Tips to reduce energy density and increase nutrient density:

1. Start lunch or dinner meals with a fresh vegetable salad to help you start to feel fuller. Use the least amount of salad dressing as possible. Dressing typically contains 100 calories or more per tablespoon — that’s the same number of calories in 14 cups of lettuce.

2. Eat a piece of fruit before a meal and you’ll consume fewer calories overall during the meal. One study showed that eating a whole apple before lunch reduced calories consumed at that meal by 15% compared to eating applesauce or drinking apple juice before the meal.

3. Choose a broth-based vegetable soup as part of your meal because the extra liquid in the broth, combined with the fiber in the vegetables, increases satiety with very few calories. One study showed that participants consumed 26% fewer calories and rated themselves as feeling fuller after eating a broth-based soup at the beginning of a lunch meal.

4. When you want something sweet, reach for fresh fruit like a handful of grapes or a small orange. Fruit contains both water and fiber making it a low-energy-density, high-nutrient-density food that contains a variety of nutrients including fiber, vitamins, minerals, and antioxidants that promote health with only 60-80 calories per serving.

5. Choose less processed foods like brown rice instead of white rice, whole grain bread instead of white bread, or whole grain breakfast cereal instead of a processed cereal. Whole grain foods contain more fiber, which helps us feel more satisfied after eating. They also contain more of the naturally occurring vitamins and minerals.

6. Instead of purchasing sweetened yogurt that contains more sugar and calories, choose plain yogurt and add your own fruit.

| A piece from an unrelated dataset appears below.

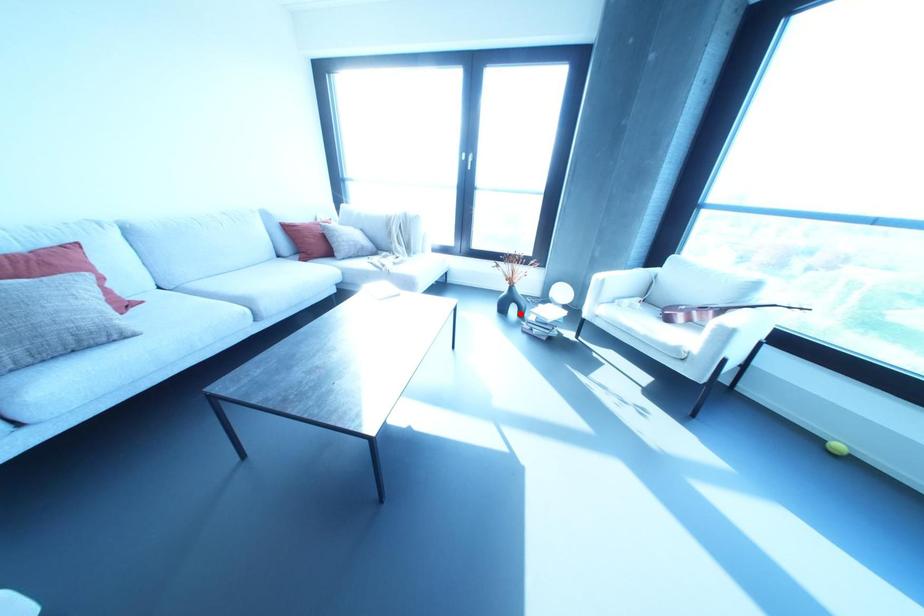
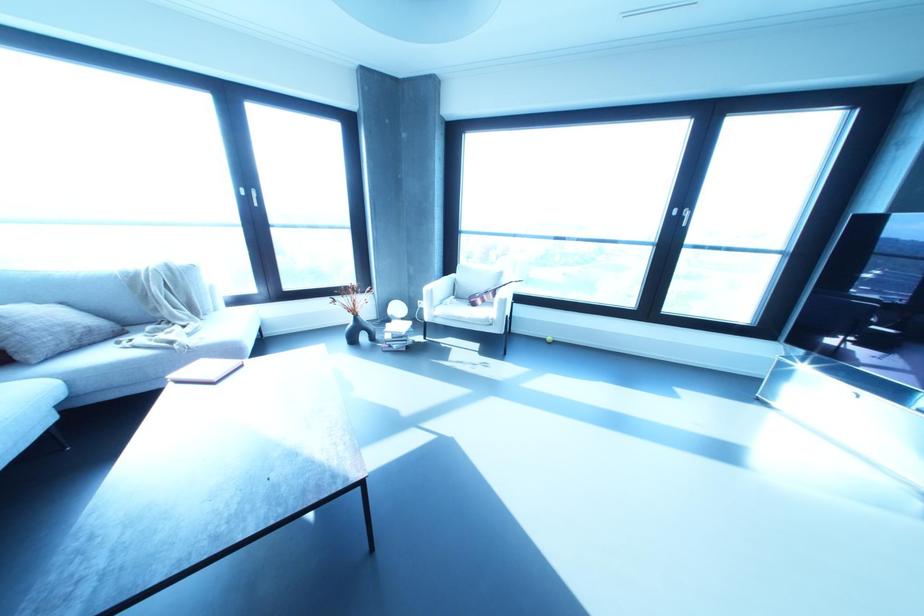
Question: I am providing you with two images of the same scene from different viewpoints. In image1, a red point is highlighted. Considering the same 3D point in image2, which of the following is correct?

Choices:
 (A) It is closer
 (B) It is farther

Answer: (B)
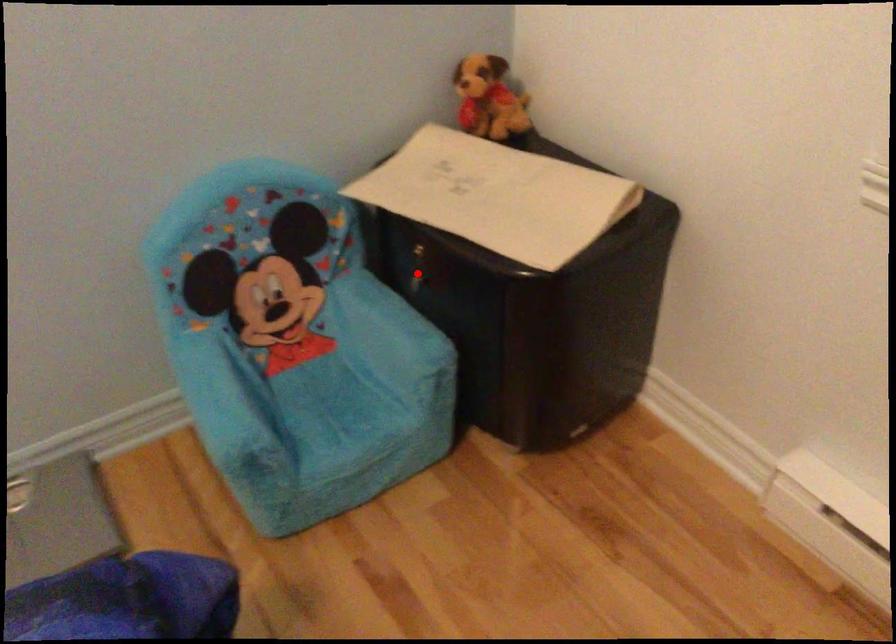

7. Replace energy-dense potato chips with nutrient-dense, low-calorie crunchy raw vegetables that are high in fiber, vitamins, and minerals. Some fast food restaurants, such as Subway and McDonald’s, offer apple slices instead of chips or French fries to make choosing fruit easier.

Important take-away

Take responsibility for your food choices and eat to feel well.

Don’t get caught up in counting calories in a futile attempt to follow a strict weight loss diet.  Instead, use your knowledge of nutrient density to choose healthy foods most of the time and then, eat just enough by paying attention to your body’s signals of hunger and satisfaction.